=== THE PROBLEM ===
Write out the stretch of rows from the very first line through the line containing "Institutional Fundraising", reproducing each line without any change.

-- Opening Marker --

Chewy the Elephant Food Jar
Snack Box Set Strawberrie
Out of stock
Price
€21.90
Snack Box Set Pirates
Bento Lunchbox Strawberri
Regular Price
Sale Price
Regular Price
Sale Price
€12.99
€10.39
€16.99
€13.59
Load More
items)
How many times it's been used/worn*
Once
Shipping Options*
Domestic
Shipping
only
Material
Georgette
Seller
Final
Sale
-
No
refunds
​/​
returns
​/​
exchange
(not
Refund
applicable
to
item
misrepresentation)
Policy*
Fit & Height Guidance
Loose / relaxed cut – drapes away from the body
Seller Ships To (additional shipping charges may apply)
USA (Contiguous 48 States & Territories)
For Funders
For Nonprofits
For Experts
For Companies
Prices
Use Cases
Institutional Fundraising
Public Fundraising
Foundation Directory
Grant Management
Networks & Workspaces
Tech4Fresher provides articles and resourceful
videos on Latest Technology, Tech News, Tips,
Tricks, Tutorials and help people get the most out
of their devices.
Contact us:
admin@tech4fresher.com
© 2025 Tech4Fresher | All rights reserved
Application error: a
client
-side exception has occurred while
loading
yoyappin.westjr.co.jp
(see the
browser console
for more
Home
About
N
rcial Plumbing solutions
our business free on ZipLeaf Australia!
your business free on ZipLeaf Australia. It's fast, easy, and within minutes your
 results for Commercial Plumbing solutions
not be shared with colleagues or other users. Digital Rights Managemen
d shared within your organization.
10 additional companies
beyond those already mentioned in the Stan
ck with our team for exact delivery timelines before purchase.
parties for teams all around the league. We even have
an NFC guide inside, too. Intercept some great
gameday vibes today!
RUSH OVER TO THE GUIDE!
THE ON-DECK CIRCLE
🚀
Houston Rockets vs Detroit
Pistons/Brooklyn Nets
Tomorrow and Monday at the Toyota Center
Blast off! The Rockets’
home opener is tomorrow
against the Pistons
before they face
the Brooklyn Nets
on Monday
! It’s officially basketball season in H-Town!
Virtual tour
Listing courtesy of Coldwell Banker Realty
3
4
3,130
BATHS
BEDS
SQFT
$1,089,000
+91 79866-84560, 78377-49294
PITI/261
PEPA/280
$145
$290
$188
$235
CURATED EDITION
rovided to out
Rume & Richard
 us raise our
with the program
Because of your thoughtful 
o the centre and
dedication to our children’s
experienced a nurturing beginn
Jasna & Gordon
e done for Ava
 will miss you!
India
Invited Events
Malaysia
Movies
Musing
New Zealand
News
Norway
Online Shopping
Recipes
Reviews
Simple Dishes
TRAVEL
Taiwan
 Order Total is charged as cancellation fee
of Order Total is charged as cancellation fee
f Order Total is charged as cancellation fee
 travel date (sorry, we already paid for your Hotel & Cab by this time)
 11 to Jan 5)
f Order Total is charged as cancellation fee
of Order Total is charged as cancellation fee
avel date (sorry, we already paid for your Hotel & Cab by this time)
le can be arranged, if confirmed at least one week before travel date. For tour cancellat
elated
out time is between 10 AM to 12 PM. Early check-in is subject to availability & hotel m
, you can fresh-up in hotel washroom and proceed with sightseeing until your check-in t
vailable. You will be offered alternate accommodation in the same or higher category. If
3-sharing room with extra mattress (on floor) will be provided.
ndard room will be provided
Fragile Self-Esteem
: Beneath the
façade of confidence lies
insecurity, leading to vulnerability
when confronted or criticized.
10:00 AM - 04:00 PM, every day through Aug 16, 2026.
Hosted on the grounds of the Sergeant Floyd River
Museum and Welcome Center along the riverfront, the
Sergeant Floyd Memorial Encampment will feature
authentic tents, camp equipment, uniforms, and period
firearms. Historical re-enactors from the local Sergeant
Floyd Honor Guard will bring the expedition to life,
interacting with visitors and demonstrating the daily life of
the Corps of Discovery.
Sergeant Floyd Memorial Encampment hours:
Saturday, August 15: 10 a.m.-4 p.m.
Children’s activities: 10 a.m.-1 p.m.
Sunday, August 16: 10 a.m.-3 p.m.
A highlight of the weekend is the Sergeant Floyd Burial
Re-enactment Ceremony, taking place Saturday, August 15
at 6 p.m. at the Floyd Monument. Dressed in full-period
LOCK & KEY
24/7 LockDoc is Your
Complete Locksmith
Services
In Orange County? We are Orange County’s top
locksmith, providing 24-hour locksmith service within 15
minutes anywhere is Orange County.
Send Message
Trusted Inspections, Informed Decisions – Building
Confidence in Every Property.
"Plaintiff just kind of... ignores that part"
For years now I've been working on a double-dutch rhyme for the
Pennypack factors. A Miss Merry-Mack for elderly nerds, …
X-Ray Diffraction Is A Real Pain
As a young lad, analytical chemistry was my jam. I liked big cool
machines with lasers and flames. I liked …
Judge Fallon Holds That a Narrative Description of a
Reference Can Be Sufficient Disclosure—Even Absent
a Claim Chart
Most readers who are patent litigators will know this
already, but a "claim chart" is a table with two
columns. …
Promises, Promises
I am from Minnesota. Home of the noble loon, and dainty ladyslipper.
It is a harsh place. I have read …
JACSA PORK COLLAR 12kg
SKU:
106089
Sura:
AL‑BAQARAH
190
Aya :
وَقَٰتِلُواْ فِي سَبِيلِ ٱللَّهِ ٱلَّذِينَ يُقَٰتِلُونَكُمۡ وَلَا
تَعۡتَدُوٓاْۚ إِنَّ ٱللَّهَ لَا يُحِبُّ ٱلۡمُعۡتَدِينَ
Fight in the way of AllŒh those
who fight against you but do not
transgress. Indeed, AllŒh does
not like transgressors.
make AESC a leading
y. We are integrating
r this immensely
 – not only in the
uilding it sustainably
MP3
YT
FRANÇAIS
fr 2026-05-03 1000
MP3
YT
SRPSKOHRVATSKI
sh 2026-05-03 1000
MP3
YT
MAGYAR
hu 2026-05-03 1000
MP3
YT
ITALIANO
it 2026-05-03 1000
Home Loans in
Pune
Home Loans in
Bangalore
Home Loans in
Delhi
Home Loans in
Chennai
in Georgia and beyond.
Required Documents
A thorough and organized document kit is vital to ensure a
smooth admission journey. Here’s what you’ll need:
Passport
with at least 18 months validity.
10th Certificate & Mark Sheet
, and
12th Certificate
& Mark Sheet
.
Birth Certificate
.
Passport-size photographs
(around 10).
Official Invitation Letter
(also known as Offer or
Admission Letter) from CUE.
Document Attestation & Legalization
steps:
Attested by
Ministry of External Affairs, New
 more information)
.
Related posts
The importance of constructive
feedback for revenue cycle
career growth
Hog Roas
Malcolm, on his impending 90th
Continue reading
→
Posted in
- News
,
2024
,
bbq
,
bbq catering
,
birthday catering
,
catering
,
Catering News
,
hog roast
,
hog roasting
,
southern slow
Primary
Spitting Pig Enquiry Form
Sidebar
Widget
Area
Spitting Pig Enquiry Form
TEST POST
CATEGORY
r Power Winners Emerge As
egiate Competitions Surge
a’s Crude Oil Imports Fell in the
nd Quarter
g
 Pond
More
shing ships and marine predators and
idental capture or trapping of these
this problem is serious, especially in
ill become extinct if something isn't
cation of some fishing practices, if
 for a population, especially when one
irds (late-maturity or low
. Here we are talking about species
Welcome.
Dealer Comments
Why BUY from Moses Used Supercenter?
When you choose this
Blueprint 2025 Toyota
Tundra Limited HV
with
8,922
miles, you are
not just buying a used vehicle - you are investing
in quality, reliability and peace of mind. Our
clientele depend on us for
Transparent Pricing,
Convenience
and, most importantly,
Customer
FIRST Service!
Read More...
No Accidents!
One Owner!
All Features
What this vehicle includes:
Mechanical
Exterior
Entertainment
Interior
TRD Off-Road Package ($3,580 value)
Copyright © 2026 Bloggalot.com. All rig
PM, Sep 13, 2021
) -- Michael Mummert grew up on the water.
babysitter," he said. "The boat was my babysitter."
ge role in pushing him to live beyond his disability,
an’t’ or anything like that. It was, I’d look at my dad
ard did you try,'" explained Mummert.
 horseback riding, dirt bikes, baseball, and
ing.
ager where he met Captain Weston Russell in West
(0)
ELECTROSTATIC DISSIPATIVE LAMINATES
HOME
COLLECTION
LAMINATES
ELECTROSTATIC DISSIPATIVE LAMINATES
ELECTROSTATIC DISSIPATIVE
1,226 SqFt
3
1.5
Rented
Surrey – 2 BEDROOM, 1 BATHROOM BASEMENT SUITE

-- Closing Marker --

=== PROBLEM SOLUTION ===
Chewy the Elephant Food Jar
Snack Box Set Strawberrie
Out of stock
Price
€21.90
Snack Box Set Pirates
Bento Lunchbox Strawberri
Regular Price
Sale Price
Regular Price
Sale Price
€12.99
€10.39
€16.99
€13.59
Load More
items)
How many times it's been used/worn*
Once
Shipping Options*
Domestic
Shipping
only
Material
Georgette
Seller
Final
Sale
-
No
refunds
​/​
returns
​/​
exchange
(not
Refund
applicable
to
item
misrepresentation)
Policy*
Fit & Height Guidance
Loose / relaxed cut – drapes away from the body
Seller Ships To (additional shipping charges may apply)
USA (Contiguous 48 States & Territories)
For Funders
For Nonprofits
For Experts
For Companies
Prices
Use Cases
Institutional Fundraising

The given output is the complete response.